Perspectives économiques au Zimbabwe

Performance économique et perspectives

La croissance économique devrait s’améliorer à 2,6 % en 2017 contre 0,7 % en 2016, grâce aux performances de l’agriculture, l’extraction minière, l’eau et l’électricité. Les perspectives pour 2018 pourraient être affectées par les changements politiques, avec une croissance moyenne du PIB réel projetée à 1 % en 2018 et 1,2 % en 2019. L’économie reste confrontée aux défis structurels associés à l’importante informalité de l’économie, à la faible demande intérieure, à la forte dette publique, au manque de confiance des investisseurs, et à un environnement politique difficile. Le pays traverse une crise de liquidité, reflétant les carences structurelles et les distorsions de l’économie. Le climat des affaires s’est amélioré, mais la gouvernance et la redevabilité demeurent problématiques.

Indicateurs macroéconomiques – Évolution

La politique budgétaire est fortement orientée vers la consommation, restreignant la marge de manœuvre budgétaire des dépenses sociales et d’investissement. La dépense totale a réaugmenté avec l’élargissement du Command Agriculture Program et le maintien de la forte masse salariale de la fonction publique (environ 19 % du PIB). Avec l’accès limité aux capitaux étrangers, le déficit budgétaire a atteint 8,7 % du PIB en 2016 contre 2,4 % en 2015. Les élections de 2018 risquent d’exercer d’autres pressions sur le budget, et l’État a recours à l’emprunt intérieur pour couvrir le déficit budgétaire. La dette publique intérieure a presque doublé à 25 % du PIB en 2016, tandis que la dette extérieure atteignait 42,6 %. Les arriérés de la dette ont été apurés auprès du Fonds monétaire international, et une stratégie est en cours avec la Banque africaine de développement et la Banque mondiale pour en faire de même. À cause du financement monétaire du déficit budgétaire, la masse monétaire a augmenté de près de 24 % en 2017, alimentant les pressions inflationnistes et sapant l’aptitude des banques à financer les activités du secteur privé.

Facteurs positifs

Une modeste reprise des cours des matières premières devrait stimuler la croissance de l’industrie extractive. La production d’énergie devrait s’améliorer avec l’achèvement de l’extension de la centrale de Kariba en décembre 2017. La croissance de la production agricole sera soutenue par une coordination élargie et un financement plus important de l’État et du secteur privé, et par des investissements accrus dans l’irrigation. L’agriculture devrait croître fortement en 2018, grâce à de bonnes précipitations et à un soutien ciblé aux agriculteurs. Le secteur manufacturier devrait progresser grâce à une politique protectionniste soutenant l’industrie locale. Cette intervention a entraîné une augmentation significative de l’utilisation des capacités de l’industrie locale, de 34,3 % en 2015 à 47,4 % en 2016, avant un déclin à 45,1 % en 2017.

Facteurs négatifs

En 2016, la faible activité économique a fait chuter de 6 % les recettes totales (en valeur nominale), exacerbant les déficits de liquidité.

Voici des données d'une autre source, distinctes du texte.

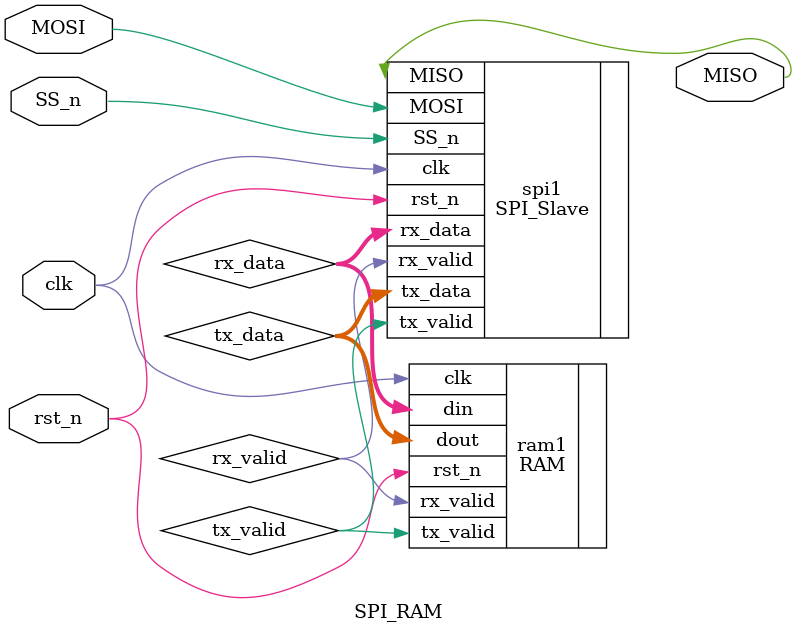
<source format=v>
module SPI_RAM (
    input MOSI, clk, rst_n, SS_n,
    output MISO
);
    parameter IDLE = 0, CHK_CMD = 1, WRITE = 2, READ_ADD = 3, READ_DATA = 4 ;
    parameter MEM_DEPTH = 256, ADDR_SIZE = 8 ;

    wire [9:0] rx_data;
    wire rx_valid;
    wire [7:0] tx_data;
    wire tx_valid;

    RAM #(.MEM_DEPTH(MEM_DEPTH), .ADDR_SIZE(ADDR_SIZE)) ram1 (.din(rx_data), 
        .clk(clk), .rst_n(rst_n), .rx_valid(rx_valid), 
        .dout(tx_data), .tx_valid(tx_valid));

    SPI_Slave #(.IDLE(IDLE), .CHK_CMD(CHK_CMD), .WRITE(WRITE), .READ_ADD(READ_ADD), 
        .READ_DATA(READ_DATA)) spi1  (.clk(clk), .rst_n(rst_n), .MOSI(MOSI), .SS_n(SS_n), 
        .MISO(MISO), .rx_data(rx_data), .rx_valid(rx_valid), .tx_data(tx_data), .tx_valid(tx_valid));
                    
endmodule
</source>
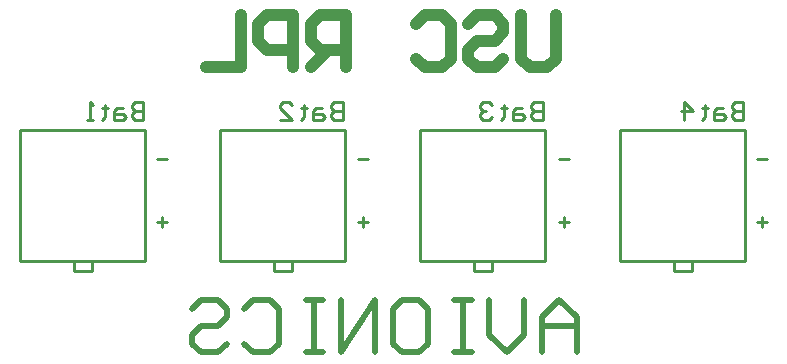
<source format=gbo>
%FSLAX23Y23*%
%MOIN*%
G70*
G01*
G75*
G04 Layer_Color=32896*
%ADD10C,0.091*%
%ADD11C,0.010*%
%ADD12C,0.040*%
%ADD13C,0.020*%
D11*
X610Y1275D02*
Y1710D01*
X195Y1275D02*
X610D01*
X195D02*
Y1710D01*
X610D01*
X435Y1240D02*
Y1275D01*
X375Y1240D02*
X435D01*
X375D02*
Y1270D01*
X1277Y1275D02*
Y1710D01*
X862Y1275D02*
X1277D01*
X862D02*
Y1710D01*
X1277D01*
X1102Y1240D02*
Y1275D01*
X1042Y1240D02*
X1102D01*
X1042D02*
Y1270D01*
X1943Y1275D02*
Y1710D01*
X1528Y1275D02*
X1943D01*
X1528D02*
Y1710D01*
X1943D01*
X1768Y1240D02*
Y1275D01*
X1708Y1240D02*
X1768D01*
X1708D02*
Y1270D01*
X2610Y1275D02*
Y1710D01*
X2195Y1275D02*
X2610D01*
X2195D02*
Y1710D01*
X2610D01*
X2435Y1240D02*
Y1275D01*
X2375Y1240D02*
X2435D01*
X2375D02*
Y1270D01*
X605Y1804D02*
Y1745D01*
X576D01*
X566Y1754D01*
Y1764D01*
X576Y1774D01*
X605D01*
X576D01*
X566Y1784D01*
Y1794D01*
X576Y1804D01*
X605D01*
X536Y1784D02*
X516D01*
X506Y1774D01*
Y1745D01*
X536D01*
X546Y1754D01*
X536Y1764D01*
X506D01*
X476Y1794D02*
Y1784D01*
X486D01*
X466D01*
X476D01*
Y1754D01*
X466Y1745D01*
X436D02*
X416D01*
X426D01*
Y1804D01*
X436Y1794D01*
X1272Y1804D02*
Y1745D01*
X1242D01*
X1232Y1754D01*
Y1764D01*
X1242Y1774D01*
X1272D01*
X1242D01*
X1232Y1784D01*
Y1794D01*
X1242Y1804D01*
X1272D01*
X1202Y1784D02*
X1182D01*
X1172Y1774D01*
Y1745D01*
X1202D01*
X1212Y1754D01*
X1202Y1764D01*
X1172D01*
X1142Y1794D02*
Y1784D01*
X1152D01*
X1132D01*
X1142D01*
Y1754D01*
X1132Y1745D01*
X1062D02*
X1102D01*
X1062Y1784D01*
Y1794D01*
X1072Y1804D01*
X1092D01*
X1102Y1794D01*
X1939Y1804D02*
Y1745D01*
X1909D01*
X1899Y1754D01*
Y1764D01*
X1909Y1774D01*
X1939D01*
X1909D01*
X1899Y1784D01*
Y1794D01*
X1909Y1804D01*
X1939D01*
X1869Y1784D02*
X1849D01*
X1839Y1774D01*
Y1745D01*
X1869D01*
X1879Y1754D01*
X1869Y1764D01*
X1839D01*
X1809Y1794D02*
Y1784D01*
X1819D01*
X1799D01*
X1809D01*
Y1754D01*
X1799Y1745D01*
X1769Y1794D02*
X1759Y1804D01*
X1739D01*
X1729Y1794D01*
Y1784D01*
X1739Y1774D01*
X1749D01*
X1739D01*
X1729Y1764D01*
Y1754D01*
X1739Y1745D01*
X1759D01*
X1769Y1754D01*
X2605Y1804D02*
Y1745D01*
X2576D01*
X2566Y1754D01*
Y1764D01*
X2576Y1774D01*
X2605D01*
X2576D01*
X2566Y1784D01*
Y1794D01*
X2576Y1804D01*
X2605D01*
X2536Y1784D02*
X2516D01*
X2506Y1774D01*
Y1745D01*
X2536D01*
X2546Y1754D01*
X2536Y1764D01*
X2506D01*
X2476Y1794D02*
Y1784D01*
X2486D01*
X2466D01*
X2476D01*
Y1754D01*
X2466Y1745D01*
X2406D02*
Y1804D01*
X2436Y1774D01*
X2396D01*
X2650Y1405D02*
X2683D01*
X2667Y1422D02*
Y1388D01*
X1990Y1405D02*
X2023D01*
X2007Y1422D02*
Y1388D01*
X1320Y1405D02*
X1353D01*
X1337Y1422D02*
Y1388D01*
X650Y1405D02*
X683D01*
X667Y1422D02*
Y1388D01*
X650Y1615D02*
X683D01*
X1320D02*
X1353D01*
X1990D02*
X2023D01*
X2650D02*
X2683D01*
D12*
X1980Y2095D02*
Y1949D01*
X1951Y1920D01*
X1893D01*
X1863Y1949D01*
Y2095D01*
X1688Y2066D02*
X1718Y2095D01*
X1776D01*
X1805Y2066D01*
Y2037D01*
X1776Y2007D01*
X1718D01*
X1688Y1978D01*
Y1949D01*
X1718Y1920D01*
X1776D01*
X1805Y1949D01*
X1513Y2066D02*
X1543Y2095D01*
X1601D01*
X1630Y2066D01*
Y1949D01*
X1601Y1920D01*
X1543D01*
X1513Y1949D01*
X1280Y1920D02*
Y2095D01*
X1193D01*
X1164Y2066D01*
Y2007D01*
X1193Y1978D01*
X1280D01*
X1222D02*
X1164Y1920D01*
X1105D02*
Y2095D01*
X1018D01*
X989Y2066D01*
Y2007D01*
X1018Y1978D01*
X1105D01*
X930Y2095D02*
Y1920D01*
X814D01*
D13*
X2050Y970D02*
Y1087D01*
X1992Y1145D01*
X1933Y1087D01*
Y970D01*
Y1057D01*
X2050D01*
X1875Y1145D02*
Y1028D01*
X1817Y970D01*
X1758Y1028D01*
Y1145D01*
X1700D02*
X1642D01*
X1671D01*
Y970D01*
X1700D01*
X1642D01*
X1467Y1145D02*
X1525D01*
X1554Y1116D01*
Y999D01*
X1525Y970D01*
X1467D01*
X1438Y999D01*
Y1116D01*
X1467Y1145D01*
X1379Y970D02*
Y1145D01*
X1263Y970D01*
Y1145D01*
X1204D02*
X1146D01*
X1175D01*
Y970D01*
X1204D01*
X1146D01*
X942Y1116D02*
X971Y1145D01*
X1029D01*
X1059Y1116D01*
Y999D01*
X1029Y970D01*
X971D01*
X942Y999D01*
X767Y1116D02*
X796Y1145D01*
X855D01*
X884Y1116D01*
Y1087D01*
X855Y1057D01*
X796D01*
X767Y1028D01*
Y999D01*
X796Y970D01*
X855D01*
X884Y999D01*
M02*

</source>
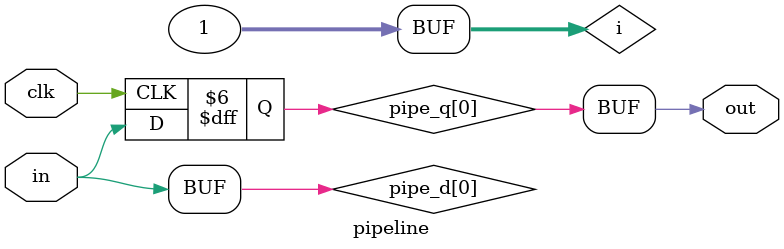
<source format=v>
module pipeline #(
	parameter LENGTH = 1,
	parameter WIDTH = 1
)(
	input clk,
	input [WIDTH-1:0] in,
	output [WIDTH-1:0] out
);

reg [WIDTH-1:0] pipe_d [LENGTH-1:0];
reg [WIDTH-1:0] pipe_q [LENGTH-1:0];

integer i;

assign out = pipe_q[LENGTH-1];

always @(*) begin
	pipe_d[0] = in;
	for (i = 1; i < LENGTH; i = i + 1) begin
		pipe_d[i] = pipe_q[i-1];
	end
end

always @(posedge clk) begin
	for (i = 0; i < LENGTH; i = i + 1) begin
		pipe_q[i] <= pipe_d[i];
	end
end

endmodule
</source>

L’émission en 2016 d’obligations arrimées au dollar EU a vu émerger un marché parallèle des changes en raison du manque de devises. Le taux de change réel reste surévalué, sapant la compétitivité extérieure. La position du secteur extérieur est faible ; en 2016, les réserves internationales nettes sont tombées à 0,6 mois d’importations. Les élections prévues en 2018 risquent de créer des incertitudes qui affecteront la croissance économique et l’investissement. Le climat d’investissement reste morose. Selon le Rapport sur la compétitivité mondiale 2017/2018 du Forum économique mondial, les facteurs les plus problématiques pour les affaires sont l’instabilité des politiques ; les réglementations inadaptées en matière de devises ; une bureaucratie inefficace ; un accès difficile au financement ; des infrastructures insuffisantes ; un droit du travail restrictif ; et une administration et des réglementations fiscales inefficaces.